Monday, October 27, 2003

So.

Tomorrow..my best friend......in the whole world...., Anna...the one that got married...is leaving her home a mile away from me..and moving to North Dakota....

and......i will see her briefly while they are packing up the uhaul.....

and.......i really don't want to think about that right now

cause that is tomorrow (technically today, but i still get a night's sleep)....and i don't want to have to deal with that until it happens.......cause you know what?

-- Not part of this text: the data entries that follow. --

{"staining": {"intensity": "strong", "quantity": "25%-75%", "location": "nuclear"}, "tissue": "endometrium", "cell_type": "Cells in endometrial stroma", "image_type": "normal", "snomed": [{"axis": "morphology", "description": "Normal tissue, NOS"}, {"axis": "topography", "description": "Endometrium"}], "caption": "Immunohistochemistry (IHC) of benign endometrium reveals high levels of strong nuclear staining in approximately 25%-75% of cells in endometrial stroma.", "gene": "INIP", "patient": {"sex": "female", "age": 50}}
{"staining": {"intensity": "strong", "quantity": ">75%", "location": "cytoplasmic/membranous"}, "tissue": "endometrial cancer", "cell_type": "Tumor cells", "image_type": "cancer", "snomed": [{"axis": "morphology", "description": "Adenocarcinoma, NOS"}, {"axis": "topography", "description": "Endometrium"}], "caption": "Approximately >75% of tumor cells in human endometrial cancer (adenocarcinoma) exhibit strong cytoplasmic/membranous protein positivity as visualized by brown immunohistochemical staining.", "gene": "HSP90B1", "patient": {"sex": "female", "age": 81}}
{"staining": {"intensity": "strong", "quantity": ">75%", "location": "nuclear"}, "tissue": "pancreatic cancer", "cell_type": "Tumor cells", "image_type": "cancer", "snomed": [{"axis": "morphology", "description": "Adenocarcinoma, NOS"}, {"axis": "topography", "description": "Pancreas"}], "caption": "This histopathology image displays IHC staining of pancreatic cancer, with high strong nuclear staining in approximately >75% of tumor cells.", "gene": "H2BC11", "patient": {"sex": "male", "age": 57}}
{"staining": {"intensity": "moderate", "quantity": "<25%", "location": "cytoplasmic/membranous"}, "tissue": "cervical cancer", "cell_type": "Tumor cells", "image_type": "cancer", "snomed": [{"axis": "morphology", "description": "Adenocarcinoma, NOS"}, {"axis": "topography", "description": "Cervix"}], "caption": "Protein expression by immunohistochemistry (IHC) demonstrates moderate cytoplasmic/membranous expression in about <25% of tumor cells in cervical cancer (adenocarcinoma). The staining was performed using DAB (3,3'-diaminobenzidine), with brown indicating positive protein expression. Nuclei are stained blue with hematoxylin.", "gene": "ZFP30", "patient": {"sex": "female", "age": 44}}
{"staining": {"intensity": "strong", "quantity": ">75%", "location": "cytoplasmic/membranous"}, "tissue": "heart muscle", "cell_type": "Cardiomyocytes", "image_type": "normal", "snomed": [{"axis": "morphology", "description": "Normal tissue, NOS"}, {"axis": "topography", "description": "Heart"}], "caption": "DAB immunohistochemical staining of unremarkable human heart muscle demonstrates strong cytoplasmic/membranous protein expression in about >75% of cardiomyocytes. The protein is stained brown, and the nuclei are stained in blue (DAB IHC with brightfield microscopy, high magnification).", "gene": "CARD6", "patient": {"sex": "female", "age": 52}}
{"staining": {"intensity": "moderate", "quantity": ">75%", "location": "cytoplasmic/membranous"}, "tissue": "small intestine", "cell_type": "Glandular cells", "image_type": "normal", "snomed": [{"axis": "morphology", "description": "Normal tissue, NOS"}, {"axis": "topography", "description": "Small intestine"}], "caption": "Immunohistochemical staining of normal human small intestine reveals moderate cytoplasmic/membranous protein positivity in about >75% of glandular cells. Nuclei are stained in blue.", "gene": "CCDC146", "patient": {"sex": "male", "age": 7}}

I don't want her to leave.....yeah.......

north dakota....she will be there for at least three years........of course she'll be home to visit at times....hollidays.....and such.....but who knows when and what holidays she'll be home for?? i don't know

and you know what?

i'm going to cry

a lot

as in

we're talking

dena is going to bawl her eyes out

as in.......

dena is going to need to sit her self down on anna's drive way and just weep for a while hugging anna

and i hate that

cause i am not ready to say goodbye to her yet

and i have a really hard time of letting people go

and i don't want to have to do that

but i have to

so.....tomorrow is going to be a very weepy sad day.....and we're all (her family and i) going to be standing around her driveway.......holding on to eachother....bawling our eyes out and just sobbing......yep...pretty much. which we've already discussed it happening...but decided not to talk about it anymore till we actually have to deal with it and have it happen.....which is tomorrow

the thing that hurts me most about anything.....is letting go of people.....i have such a hard time with that.....that is the one thing that bothers me and will make me cry before anything else

so that is all for now....cause now i've already got myself all worked up just anticipating it

i love you all

don't leave me

i seriously can't handle detaching myself from people.

everyone please pray for me. thank you.